**ACTIONS TO TAKE**:
1. Rewrite the passage on anesthesia and acute kidney injury, starting with "Anesthesia (both general" and going on through "for postoperative AKI.", with "renal perfusion" replaced by "kidney perfusion".
2. Decide whether each statement below agrees with the passage on anesthesia and acute kidney injury. Answer yes or no for each, and quote the words of the passage that decide it.
(a) The AKIN criteria shortened the time window to 48 hours from the 7 days used in the RIFLE criteria.
(b) Studies have shown that general anesthesia is better than regional anesthesia at limiting the likelihood of postoperative AKI.
(c) Of the clinically used inhalational agents, sevoflurane and enflurane release the greatest number of fluoride moieties.
3. Write the next part of the passage on anesthesia and acute kidney injury, picking up after its last sentence.

Three of the most well-known definitions are the Acute Dialysis Quality Initiative RIFLE criteria, the Acute Kidney Injury Network (AKIN) criteria, and the Kidney Disease: Improving Global Outcomes (KDIGO) criteria, which have been developed over years as knowledge of AKI has improved. RIFLE criteria used the idea of stages of kidney injury, known as “risk,” “injury,” “failure,” “loss of kidney function,” and “end-stage renal disease,” from which the acronym was derived, and used increases in creatinine (Cr) and decreases in urine output (UO) as metrics. The AKIN criteria were developed later and revised the RIFLE criteria, removing the “loss of kidney function” and “end-stage renal disease” stages and simplifying the names of the first three stages to stages 1, 2, and 3. They also modified the time scale over which these perturbations occur, reducing the time to 48 hours from the RIFLE criteria’s original 7-day window. The KDIGO criteria are the most recent and allow correction of volume status and obstructive causes of AKI before classification. The KDIGO definition of AKI involves an increase in serum creatinine (sCr) by 0.3 mg/dL or more within 48 hours, or an increase in sCr to 1.5 times baseline or more within the prior 7 days, or UO less than 0.5 mL/kg/h for 6 hours. Further criteria are then used to stage AKI.

Anesthesia (both general and regional) and surgery, independently and synergistically, could impair renal homeostasis during operative procedures. Both types of anesthesia are associated with peripheral vasodilation, thus leading to a reduction of circulating blood volume and renal perfusion. Vasodilation and the resultant reduction in RBF are particularly a concern in a patient who has been nil per os (NPO) for 8 or more hours, was prescribed a chronic diuretic or an ACE inhibitor, has suffered recent vomiting or diarrhea, has undergone a recent bowel preparation, or is actively bleeding. No studies have demonstrated that general anesthesia is superior to regional anesthesia in limiting the likelihood for postoperative AKI.

Regarding general anesthesia in particular, there have been investigations into the possible adverse renal effects of inhalational anesthetics and their fluoride ion metabolic byproducts. Of the clinically used inhalational agents, sevoflurane and enflurane release the greatest number of fluoride moieties. However, the pharmacokinetics of these volatile agents greatly limits the likelihood of renal dysfunction secondary to fluoride exposure. Choice of an inhalational agent has been found to have little relevance for inducing postoperative AKI, as it was reflected by a lack of elevation of AKI biomarkers in the patients who underwent elective cardiac surgery. An interaction between sevoflurane and soda lime or barium hydroxyl carbon dioxide could also pose a potential risk for producing a potentially nephrotoxic haloalkene known as “compound A.” However, the metabolic pathways for this compound in humans limit the likelihood of compound A–induced nephrotoxicity. Indeed, there are no published reports of AKI induced by exposure to sevoflurane in surgical patients.

**SOURCE DATA**:
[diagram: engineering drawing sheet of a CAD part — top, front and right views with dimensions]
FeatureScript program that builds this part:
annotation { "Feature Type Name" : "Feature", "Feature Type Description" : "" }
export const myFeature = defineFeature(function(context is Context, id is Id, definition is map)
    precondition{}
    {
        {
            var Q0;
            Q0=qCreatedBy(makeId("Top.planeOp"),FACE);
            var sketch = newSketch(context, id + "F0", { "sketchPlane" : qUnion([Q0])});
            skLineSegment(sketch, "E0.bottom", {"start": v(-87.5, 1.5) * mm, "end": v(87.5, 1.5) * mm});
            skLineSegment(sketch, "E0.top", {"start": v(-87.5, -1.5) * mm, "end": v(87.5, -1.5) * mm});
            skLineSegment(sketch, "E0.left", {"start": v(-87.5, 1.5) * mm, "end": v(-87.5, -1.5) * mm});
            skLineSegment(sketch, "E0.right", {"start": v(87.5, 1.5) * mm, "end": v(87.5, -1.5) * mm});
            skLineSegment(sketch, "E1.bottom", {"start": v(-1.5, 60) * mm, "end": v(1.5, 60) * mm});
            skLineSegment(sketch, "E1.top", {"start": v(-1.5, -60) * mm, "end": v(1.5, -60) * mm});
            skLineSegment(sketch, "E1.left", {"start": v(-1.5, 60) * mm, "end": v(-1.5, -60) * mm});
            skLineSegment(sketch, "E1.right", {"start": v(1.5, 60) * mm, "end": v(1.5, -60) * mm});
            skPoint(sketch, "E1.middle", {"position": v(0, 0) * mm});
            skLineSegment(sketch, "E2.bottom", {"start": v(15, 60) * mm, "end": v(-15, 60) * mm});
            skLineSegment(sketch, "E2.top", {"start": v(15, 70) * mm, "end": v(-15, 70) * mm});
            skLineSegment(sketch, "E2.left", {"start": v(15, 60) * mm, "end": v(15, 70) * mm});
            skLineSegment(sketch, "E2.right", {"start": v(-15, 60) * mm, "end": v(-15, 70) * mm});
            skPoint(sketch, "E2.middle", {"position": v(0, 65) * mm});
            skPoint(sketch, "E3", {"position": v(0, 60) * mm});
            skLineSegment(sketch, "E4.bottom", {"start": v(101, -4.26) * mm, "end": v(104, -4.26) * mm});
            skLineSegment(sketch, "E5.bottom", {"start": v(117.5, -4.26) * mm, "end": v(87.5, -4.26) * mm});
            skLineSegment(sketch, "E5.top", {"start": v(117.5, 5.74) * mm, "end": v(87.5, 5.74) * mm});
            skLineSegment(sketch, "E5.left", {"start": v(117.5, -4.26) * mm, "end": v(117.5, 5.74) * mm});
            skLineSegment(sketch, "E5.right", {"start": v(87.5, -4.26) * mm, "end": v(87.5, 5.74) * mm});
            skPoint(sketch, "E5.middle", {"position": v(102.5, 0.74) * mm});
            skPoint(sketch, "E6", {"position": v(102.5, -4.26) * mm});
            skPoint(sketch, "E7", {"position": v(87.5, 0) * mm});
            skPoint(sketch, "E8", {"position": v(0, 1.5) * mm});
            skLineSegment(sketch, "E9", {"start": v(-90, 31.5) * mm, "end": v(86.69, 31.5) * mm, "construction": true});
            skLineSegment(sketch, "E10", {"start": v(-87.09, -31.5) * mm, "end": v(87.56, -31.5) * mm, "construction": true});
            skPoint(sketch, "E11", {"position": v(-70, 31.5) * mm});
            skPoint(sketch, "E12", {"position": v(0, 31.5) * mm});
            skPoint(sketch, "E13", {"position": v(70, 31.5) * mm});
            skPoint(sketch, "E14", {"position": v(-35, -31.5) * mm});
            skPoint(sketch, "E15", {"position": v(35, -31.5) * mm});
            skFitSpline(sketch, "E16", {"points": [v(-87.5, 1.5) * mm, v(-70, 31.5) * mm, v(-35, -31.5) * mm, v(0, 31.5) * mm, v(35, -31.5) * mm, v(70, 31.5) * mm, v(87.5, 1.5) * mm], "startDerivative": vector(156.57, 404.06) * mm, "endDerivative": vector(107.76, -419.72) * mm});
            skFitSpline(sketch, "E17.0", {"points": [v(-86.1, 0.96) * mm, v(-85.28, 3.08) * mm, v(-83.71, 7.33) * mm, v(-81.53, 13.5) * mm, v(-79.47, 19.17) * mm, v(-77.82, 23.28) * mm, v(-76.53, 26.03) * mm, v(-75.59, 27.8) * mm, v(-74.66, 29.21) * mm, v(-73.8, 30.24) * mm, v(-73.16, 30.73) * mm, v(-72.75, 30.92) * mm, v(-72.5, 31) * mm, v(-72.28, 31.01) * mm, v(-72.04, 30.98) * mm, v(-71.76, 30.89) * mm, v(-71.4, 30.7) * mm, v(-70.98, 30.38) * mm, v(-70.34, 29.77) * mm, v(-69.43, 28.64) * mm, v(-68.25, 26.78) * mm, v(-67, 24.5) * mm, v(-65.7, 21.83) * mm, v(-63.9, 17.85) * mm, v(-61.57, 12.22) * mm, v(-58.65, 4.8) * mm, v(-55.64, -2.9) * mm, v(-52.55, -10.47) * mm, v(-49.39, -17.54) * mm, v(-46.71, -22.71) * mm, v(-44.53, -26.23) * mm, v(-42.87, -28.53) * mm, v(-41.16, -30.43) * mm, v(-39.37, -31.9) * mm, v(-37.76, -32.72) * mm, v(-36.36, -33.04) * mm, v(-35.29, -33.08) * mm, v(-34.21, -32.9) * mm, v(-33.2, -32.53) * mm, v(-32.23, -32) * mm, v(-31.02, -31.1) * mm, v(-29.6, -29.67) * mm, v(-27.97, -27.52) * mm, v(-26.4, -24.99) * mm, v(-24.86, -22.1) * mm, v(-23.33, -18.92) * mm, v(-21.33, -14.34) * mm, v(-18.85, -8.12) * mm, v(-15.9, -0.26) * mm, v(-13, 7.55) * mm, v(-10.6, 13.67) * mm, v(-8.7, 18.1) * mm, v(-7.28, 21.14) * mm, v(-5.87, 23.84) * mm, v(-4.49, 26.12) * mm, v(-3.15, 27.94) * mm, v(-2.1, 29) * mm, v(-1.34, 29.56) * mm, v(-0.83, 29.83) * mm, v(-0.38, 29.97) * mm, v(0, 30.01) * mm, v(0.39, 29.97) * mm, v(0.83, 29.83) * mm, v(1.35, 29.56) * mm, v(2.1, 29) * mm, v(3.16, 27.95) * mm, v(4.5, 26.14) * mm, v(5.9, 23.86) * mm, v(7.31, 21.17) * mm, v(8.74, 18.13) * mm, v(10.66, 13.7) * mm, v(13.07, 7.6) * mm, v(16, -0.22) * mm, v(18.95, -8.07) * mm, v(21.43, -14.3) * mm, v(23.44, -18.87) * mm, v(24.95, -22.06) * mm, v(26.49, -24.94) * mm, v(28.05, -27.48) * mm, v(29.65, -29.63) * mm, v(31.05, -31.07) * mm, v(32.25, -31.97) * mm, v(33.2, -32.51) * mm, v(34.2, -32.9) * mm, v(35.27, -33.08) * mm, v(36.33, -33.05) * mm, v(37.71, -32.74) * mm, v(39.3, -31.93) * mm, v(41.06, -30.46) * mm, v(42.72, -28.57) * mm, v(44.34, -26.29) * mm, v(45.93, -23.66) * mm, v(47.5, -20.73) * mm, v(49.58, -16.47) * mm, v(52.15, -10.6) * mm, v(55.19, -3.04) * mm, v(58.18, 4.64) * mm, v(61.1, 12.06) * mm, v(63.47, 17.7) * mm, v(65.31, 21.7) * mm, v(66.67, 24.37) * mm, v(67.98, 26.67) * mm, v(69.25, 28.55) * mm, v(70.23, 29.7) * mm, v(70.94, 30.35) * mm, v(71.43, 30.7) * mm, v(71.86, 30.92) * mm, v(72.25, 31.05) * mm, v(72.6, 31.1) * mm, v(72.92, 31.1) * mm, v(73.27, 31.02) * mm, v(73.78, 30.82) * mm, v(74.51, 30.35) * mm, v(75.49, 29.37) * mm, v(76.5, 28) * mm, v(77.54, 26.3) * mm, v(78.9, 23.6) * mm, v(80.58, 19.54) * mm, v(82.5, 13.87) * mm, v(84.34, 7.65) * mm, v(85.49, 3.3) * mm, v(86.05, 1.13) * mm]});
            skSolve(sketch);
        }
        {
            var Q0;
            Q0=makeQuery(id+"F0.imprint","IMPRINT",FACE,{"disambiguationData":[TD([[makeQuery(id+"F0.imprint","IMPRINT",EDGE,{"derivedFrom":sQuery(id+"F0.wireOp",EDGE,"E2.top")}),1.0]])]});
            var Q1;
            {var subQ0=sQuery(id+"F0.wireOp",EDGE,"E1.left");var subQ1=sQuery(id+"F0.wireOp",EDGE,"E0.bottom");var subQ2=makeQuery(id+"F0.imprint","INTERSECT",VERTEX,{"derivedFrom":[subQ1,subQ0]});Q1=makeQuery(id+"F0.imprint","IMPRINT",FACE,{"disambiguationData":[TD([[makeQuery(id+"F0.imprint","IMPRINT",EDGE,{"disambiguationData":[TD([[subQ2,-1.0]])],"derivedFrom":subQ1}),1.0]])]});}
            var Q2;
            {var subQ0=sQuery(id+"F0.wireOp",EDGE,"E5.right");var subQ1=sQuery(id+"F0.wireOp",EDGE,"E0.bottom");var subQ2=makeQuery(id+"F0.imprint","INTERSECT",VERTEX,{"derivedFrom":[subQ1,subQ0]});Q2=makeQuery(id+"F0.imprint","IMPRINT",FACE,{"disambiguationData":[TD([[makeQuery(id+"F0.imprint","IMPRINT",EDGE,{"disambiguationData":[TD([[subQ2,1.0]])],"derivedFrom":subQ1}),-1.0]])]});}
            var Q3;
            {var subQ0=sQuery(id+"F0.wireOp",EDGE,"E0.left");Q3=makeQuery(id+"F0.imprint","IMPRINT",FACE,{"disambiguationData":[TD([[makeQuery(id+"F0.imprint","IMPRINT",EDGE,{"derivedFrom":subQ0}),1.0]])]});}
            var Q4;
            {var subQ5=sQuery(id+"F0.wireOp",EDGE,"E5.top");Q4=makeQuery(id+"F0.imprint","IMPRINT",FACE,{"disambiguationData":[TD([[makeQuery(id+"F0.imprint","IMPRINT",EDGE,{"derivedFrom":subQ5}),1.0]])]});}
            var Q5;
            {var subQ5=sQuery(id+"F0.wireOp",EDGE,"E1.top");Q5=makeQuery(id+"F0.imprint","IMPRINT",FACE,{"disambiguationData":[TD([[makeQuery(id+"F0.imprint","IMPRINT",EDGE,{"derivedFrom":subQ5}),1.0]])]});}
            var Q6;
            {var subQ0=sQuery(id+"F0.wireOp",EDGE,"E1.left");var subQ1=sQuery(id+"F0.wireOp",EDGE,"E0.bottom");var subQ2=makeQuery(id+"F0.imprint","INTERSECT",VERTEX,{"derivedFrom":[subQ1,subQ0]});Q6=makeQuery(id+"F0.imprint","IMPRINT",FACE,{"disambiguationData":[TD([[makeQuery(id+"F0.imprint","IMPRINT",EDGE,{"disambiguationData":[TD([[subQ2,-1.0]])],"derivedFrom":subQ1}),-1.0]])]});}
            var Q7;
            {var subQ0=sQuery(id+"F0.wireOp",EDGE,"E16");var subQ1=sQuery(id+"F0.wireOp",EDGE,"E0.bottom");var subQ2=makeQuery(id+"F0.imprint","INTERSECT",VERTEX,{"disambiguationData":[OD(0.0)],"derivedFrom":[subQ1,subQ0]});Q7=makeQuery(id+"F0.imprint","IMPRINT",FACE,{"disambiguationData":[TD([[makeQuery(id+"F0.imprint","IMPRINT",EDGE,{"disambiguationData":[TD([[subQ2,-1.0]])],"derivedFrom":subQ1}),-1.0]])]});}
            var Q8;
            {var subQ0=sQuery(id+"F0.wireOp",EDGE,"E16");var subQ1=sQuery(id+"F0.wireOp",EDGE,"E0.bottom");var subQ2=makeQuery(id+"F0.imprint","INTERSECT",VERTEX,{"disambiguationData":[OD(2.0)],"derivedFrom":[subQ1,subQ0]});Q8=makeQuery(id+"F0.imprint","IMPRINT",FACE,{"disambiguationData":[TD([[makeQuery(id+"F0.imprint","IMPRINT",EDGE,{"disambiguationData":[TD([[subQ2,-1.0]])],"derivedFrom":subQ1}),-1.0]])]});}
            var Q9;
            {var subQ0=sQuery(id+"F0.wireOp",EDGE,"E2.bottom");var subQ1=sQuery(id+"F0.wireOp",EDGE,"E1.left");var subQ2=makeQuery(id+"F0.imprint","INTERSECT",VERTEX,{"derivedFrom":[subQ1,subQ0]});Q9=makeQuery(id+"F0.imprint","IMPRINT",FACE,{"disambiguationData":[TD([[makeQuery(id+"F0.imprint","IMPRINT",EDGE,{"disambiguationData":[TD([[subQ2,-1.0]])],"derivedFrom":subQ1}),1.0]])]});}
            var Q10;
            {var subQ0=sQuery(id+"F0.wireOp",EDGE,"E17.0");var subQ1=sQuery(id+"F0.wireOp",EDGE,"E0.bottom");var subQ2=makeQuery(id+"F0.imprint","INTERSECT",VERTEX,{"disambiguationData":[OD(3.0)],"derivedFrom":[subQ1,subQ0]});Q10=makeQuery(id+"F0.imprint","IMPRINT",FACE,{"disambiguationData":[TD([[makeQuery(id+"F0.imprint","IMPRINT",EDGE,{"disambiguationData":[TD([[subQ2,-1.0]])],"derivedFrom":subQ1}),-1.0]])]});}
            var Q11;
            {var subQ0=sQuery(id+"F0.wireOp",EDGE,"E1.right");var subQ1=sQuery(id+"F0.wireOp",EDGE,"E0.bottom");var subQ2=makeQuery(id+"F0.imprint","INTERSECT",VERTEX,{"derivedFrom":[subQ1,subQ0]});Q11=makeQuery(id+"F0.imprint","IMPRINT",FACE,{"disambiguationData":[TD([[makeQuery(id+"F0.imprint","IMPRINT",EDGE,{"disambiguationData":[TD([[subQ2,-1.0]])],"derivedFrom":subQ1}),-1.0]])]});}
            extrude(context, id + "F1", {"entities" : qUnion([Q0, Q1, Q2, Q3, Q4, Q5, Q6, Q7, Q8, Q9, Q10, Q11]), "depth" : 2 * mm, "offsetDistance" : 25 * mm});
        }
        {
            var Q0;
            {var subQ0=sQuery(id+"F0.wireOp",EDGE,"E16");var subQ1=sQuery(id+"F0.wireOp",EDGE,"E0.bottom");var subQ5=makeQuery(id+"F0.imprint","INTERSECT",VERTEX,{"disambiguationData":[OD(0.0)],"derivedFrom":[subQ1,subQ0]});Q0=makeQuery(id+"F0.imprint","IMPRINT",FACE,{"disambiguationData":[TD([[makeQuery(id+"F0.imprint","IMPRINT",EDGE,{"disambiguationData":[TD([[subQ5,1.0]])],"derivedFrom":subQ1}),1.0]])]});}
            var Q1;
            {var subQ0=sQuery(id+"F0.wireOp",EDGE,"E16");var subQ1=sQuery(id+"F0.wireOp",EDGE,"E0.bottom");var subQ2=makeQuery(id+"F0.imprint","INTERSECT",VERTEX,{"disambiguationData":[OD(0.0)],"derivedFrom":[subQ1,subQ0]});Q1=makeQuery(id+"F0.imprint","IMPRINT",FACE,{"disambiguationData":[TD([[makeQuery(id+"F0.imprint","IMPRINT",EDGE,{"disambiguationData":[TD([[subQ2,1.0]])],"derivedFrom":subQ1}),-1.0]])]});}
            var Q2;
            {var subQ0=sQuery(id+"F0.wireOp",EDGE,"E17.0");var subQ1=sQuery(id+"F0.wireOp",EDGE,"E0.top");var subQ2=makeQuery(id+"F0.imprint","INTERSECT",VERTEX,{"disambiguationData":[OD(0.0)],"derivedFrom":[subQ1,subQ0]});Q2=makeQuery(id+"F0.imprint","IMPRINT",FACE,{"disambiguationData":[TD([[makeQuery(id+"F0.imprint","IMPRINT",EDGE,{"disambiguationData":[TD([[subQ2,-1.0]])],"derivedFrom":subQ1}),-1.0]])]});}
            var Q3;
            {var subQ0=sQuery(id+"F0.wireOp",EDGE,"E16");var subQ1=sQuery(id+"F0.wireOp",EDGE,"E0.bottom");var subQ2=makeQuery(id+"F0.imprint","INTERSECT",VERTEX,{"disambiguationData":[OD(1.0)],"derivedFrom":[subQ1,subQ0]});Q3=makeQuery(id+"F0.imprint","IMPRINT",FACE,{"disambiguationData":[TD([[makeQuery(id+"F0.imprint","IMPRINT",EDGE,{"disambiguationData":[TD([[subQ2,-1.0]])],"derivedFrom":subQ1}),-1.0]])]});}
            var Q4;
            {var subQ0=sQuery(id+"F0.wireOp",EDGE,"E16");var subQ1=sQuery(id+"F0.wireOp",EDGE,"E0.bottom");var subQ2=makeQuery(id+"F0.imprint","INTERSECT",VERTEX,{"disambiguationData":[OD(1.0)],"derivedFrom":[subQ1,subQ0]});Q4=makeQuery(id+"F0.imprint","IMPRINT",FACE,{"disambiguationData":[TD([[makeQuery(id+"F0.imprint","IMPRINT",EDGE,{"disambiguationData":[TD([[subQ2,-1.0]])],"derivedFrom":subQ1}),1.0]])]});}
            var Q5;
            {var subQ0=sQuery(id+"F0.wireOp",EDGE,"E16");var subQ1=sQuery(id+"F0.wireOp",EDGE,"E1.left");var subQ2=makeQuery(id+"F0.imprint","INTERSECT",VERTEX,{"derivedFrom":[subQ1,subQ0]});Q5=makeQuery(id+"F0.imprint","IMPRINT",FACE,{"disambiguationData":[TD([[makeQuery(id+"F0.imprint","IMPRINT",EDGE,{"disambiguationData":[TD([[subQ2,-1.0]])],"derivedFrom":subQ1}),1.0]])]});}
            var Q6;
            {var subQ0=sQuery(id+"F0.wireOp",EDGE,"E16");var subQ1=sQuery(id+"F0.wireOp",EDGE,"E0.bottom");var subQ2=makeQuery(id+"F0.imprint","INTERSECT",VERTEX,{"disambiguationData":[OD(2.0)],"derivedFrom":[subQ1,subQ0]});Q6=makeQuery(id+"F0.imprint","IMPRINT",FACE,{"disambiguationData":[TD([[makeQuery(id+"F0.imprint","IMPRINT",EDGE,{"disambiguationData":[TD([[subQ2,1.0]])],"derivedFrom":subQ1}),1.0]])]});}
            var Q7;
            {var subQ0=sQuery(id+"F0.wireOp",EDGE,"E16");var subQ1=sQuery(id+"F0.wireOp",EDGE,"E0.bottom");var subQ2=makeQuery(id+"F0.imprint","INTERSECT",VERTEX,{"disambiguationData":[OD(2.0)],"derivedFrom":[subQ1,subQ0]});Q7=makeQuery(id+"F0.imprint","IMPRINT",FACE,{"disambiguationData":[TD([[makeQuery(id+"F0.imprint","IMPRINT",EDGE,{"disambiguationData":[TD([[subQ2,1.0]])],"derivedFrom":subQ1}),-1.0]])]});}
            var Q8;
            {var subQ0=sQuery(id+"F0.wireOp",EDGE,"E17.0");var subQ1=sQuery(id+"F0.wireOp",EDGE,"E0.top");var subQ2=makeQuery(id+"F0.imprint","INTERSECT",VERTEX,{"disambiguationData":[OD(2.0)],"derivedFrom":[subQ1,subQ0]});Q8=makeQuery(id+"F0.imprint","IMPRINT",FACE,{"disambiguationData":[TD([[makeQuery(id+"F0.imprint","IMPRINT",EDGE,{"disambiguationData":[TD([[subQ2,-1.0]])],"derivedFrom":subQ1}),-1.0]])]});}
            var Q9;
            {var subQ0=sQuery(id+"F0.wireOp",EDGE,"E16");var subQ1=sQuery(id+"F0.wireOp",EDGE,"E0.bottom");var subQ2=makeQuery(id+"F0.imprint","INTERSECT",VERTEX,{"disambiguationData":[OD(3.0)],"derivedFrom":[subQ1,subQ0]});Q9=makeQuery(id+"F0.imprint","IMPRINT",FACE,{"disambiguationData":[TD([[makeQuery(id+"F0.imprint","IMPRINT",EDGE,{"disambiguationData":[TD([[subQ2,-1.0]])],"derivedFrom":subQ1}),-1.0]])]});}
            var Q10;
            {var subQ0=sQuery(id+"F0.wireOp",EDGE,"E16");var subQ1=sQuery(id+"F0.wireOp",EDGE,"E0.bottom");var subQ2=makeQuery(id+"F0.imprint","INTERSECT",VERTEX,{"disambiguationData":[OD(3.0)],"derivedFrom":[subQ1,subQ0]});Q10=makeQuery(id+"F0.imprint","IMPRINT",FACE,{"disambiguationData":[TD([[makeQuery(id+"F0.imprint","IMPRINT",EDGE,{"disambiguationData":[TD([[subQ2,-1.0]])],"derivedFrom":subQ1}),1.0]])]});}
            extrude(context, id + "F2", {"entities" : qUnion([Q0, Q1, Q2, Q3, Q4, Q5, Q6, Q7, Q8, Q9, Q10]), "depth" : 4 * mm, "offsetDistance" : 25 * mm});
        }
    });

**EXPECTED OUTPUTS**:
1.
Anesthesia (both general and regional) and surgery, independently and synergistically, could impair renal homeostasis during operative procedures. Both types of anesthesia are associated with peripheral vasodilation, thus leading to a reduction of circulating blood volume and kidney perfusion. Vasodilation and the resultant reduction in RBF are particularly a concern in a patient who has been nil per os (NPO) for 8 or more hours, was prescribed a chronic diuretic or an ACE inhibitor, has suffered recent vomiting or diarrhea, has undergone a recent bowel preparation, or is actively bleeding. No studies have demonstrated that general anesthesia is superior to regional anesthesia in limiting the likelihood for postoperative AKI.

2.
(a) Yes: "reducing the time to 48 hours from the RIFLE criteria’s original 7-day window."
(b) No: "No studies have demonstrated that general anesthesia is superior to regional anesthesia in limiting the likelihood for postoperative AKI."
(c) Yes: "Of the clinically used inhalational agents, sevoflurane and enflurane release the greatest number of fluoride moieties."

3.
Patient Characteristics and the Risk of Postoperative Acute Kidney Injury

Patient-specific factors (identifiable in the preoperative period) that are associated with postoperative AKI fall generally into one of three categories: (1) patient characteristics suggesting impaired renal functional reserve, (2) physiologic findings associated with impaired renal perfusion, or (3) pathophysiologic processes that cause renal injury. Potential risk factors include advanced age; abnormal sCr values; DM; and any sign, symptom, or factor indicative of a reduced CO and thus compromised renal perfusion ( Fig. 8.1 ). However, the low incidence of postoperative AKI necessitating renal replacement therapy (< 2.0% even in high-risk populations) and the lack of sensitive, routine laboratory studies that identify AKI even when it does not result in an increase in Cr or blood urea nitrogen (BUN) have challenged investigators to identify factors that are associated with postoperative AKI.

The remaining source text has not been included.